日誌・雑録(1997 週報・2月)

1997.2.23、神戸教会
復活前第5主日・受難節第2主日 礼拝週報

(神戸教会牧師19年目、牧会38年、健作さん63歳)

《この日の説教》
ルカによる福音書 11:14-23 「論争」岩井健作


(1997年)
2月11日(火)

 兵庫教区クリスチャンセンターで「人間性の復権を求めて〜獄窓から見た国家」と題し、教区社会部の集会が行われた。

 弁護士・下村忠利さん(Aさんの身元引き受け人)、Aさん(12年間服役した後、塗装工)、牧師・向井武子さん(死刑囚と養子縁組をして救援活動をしている)のそれぞれの発題は、私たちの知らない刑務所内部でいかに人間性が虐げられているかを知らしめた。

”牢にいたとき訪ねてくれた”(マタイ 25:36)

 この言葉の切実さを思った。

 死刑廃止の運動、司法の独立性など、そしてそれらと天皇制との関わりにつき、考えるべき課題を与えられた。


”だが、わたしは今日も明日も、その次の日も自分の道を進まねばならない。

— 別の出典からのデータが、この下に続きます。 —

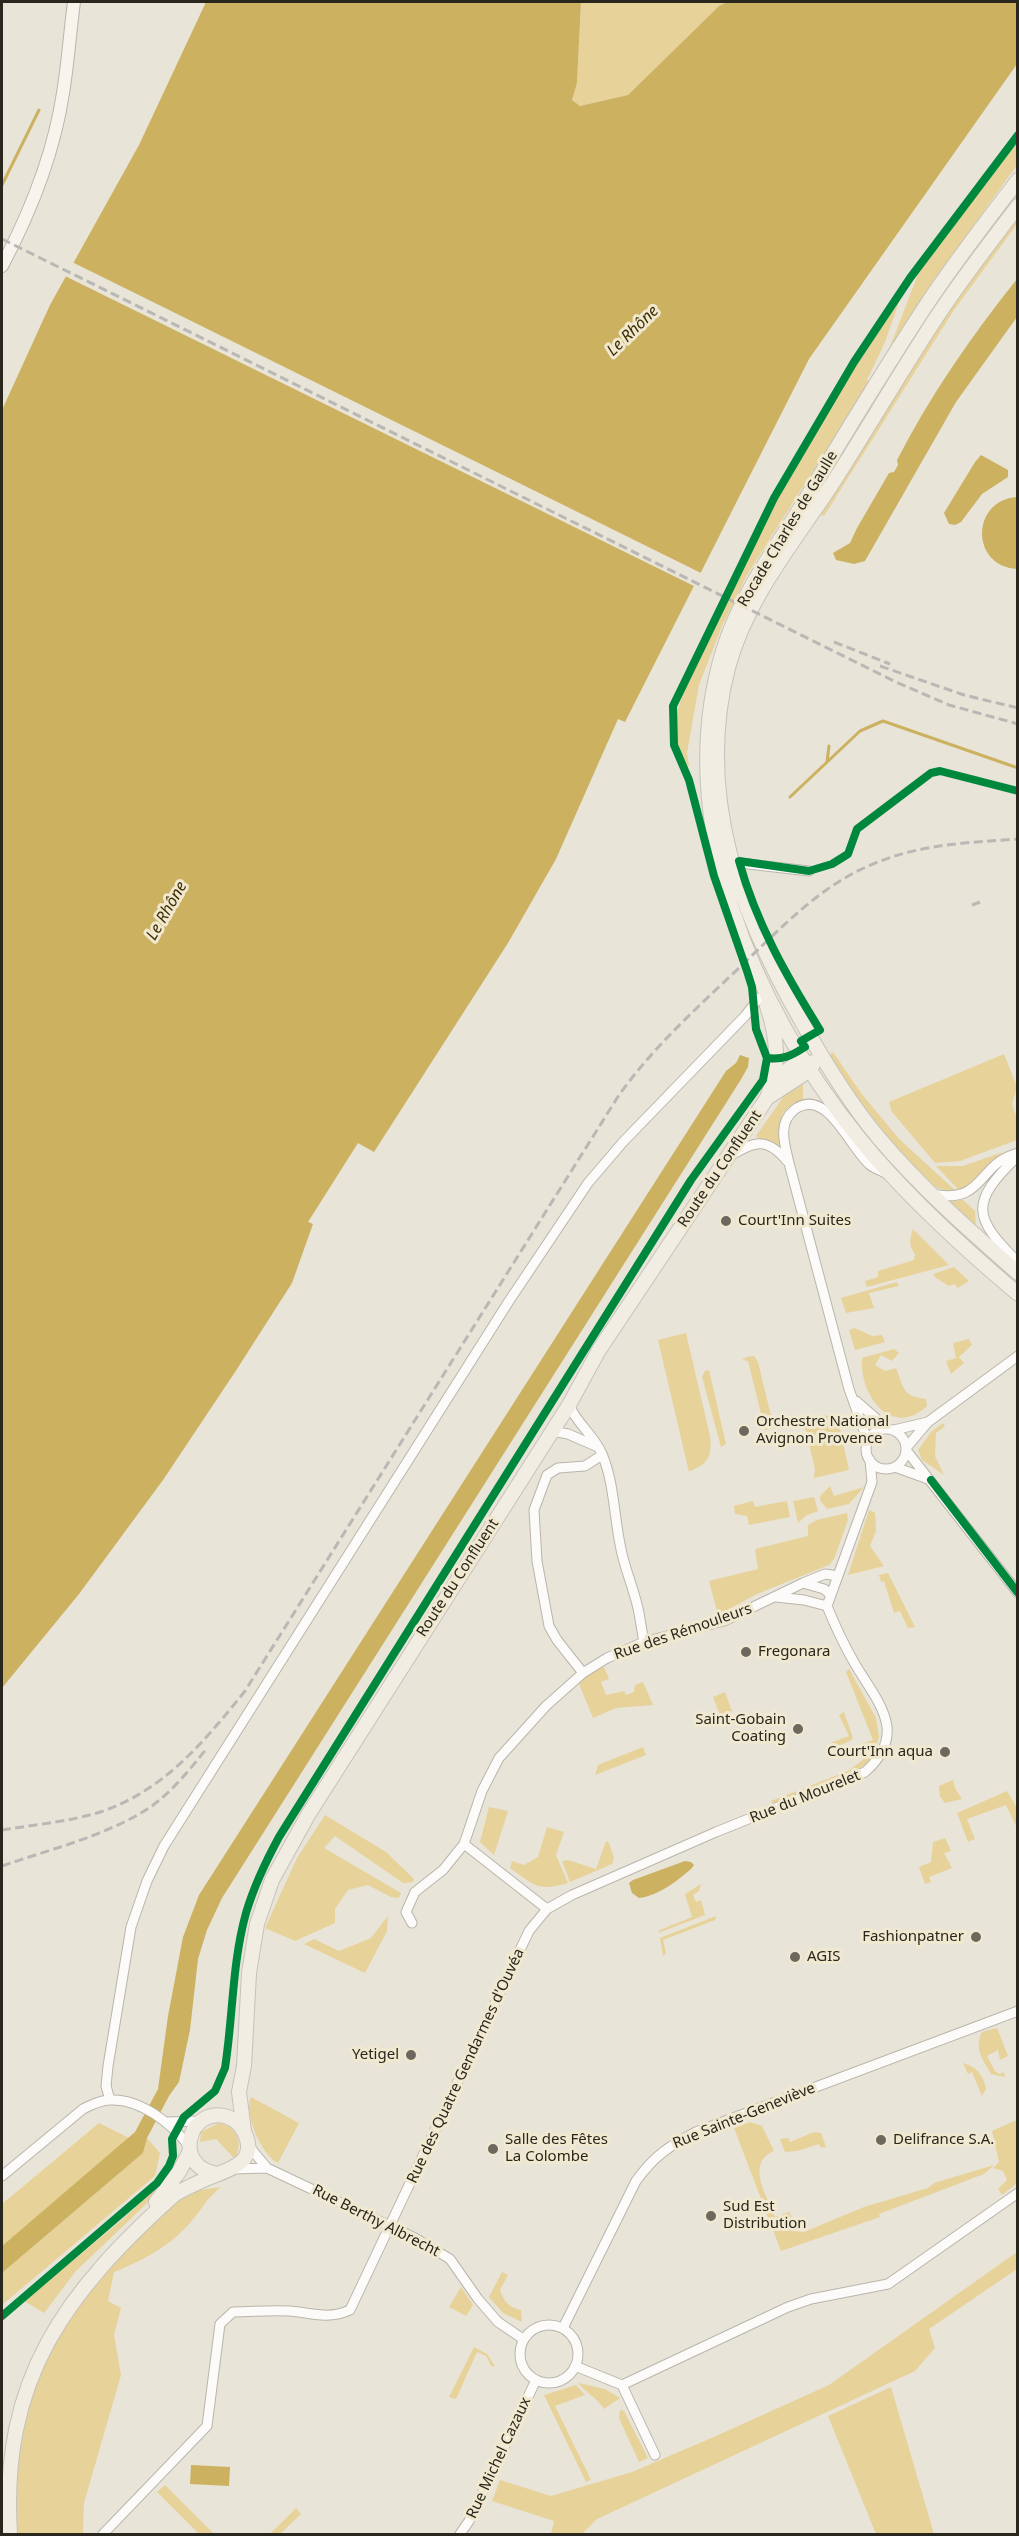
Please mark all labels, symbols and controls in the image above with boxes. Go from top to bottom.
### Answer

”(ルカ 13:33、新共同訳)

2月12日(水)、13日(木)

 婦人会委員会、家庭集会では、続けて聖書日課テキストを学んだ。

「エルサレムに向かうイエス」 ルカ 13:22-30(新共同訳見出「狭い戸口」)

「エルサレムへの嘆き」 ルカ 13:31-35(新共同訳見出「エルサレムのために嘆く」)

 受難の地エルサレムに「今日も、明日も、その次の日も自分の道を進まねばならない(ルカ 13:33)」といって旅するイエスの姿を心に刻むところにレント(受難節)のメッセージを読む。



2月14日(金)

 神戸教会いずみ幼稚園の生活発表会。

「金のがちょう」「三匹のくま」「かにむかし」

 それぞれの劇遊びは、いつまでも子どもの心に残るであろう。

 卒園児のI君が、聖和大学の幼児教育科に進学するとのこと、嬉しい話だ。


2月16日(日)

 豊中教会(大阪府豊中市)応援。

 礼拝形式の中、招詞(まねきの言葉)を会衆が唱えるところ、献金は献げる前に祈りがあるところ、報告の次に「交わり」の時間があり、牧師による新来会者等の紹介の後、座席の左右前後の人と短い挨拶を交わすところなど、印象に残った。

 伝道説教は「今、豊かさとは何か ー イエスと共に生きる」(ルカ 15:4)。

 99匹がその閉鎖性を破って、1匹の負う課題から問われ、連帯するところに、現代の情報化・消費化社会の偽りの豊かさを破る生き方があることを語った。

 イエスはそこを十字架の死と復活への歩みを通して示された。

 午後は豊中教会社会部主催の集会で「神戸の心と沖縄の心」と題して発題させていただいた。

 被災の現実は、住宅・仕事・健康などの落差と意識格差を広げ、立ち上がれない層を作りつつある。

 これは、沖縄が琉球処分以来、負わされてきた課題と重なるのではないか。

 特に、今90歳を過ぎて、反戦地主に課せられた「重課税取消訴訟」に取り組む、阿波根昌鴻さんの生き方を学んだ。


2月17日(月)

 兵庫教区宣教委員会。

 北海教区設立の「アイヌ情報センター」の必然性とアイヌ民族の権利回復につき、後藤聡牧師より学んだ。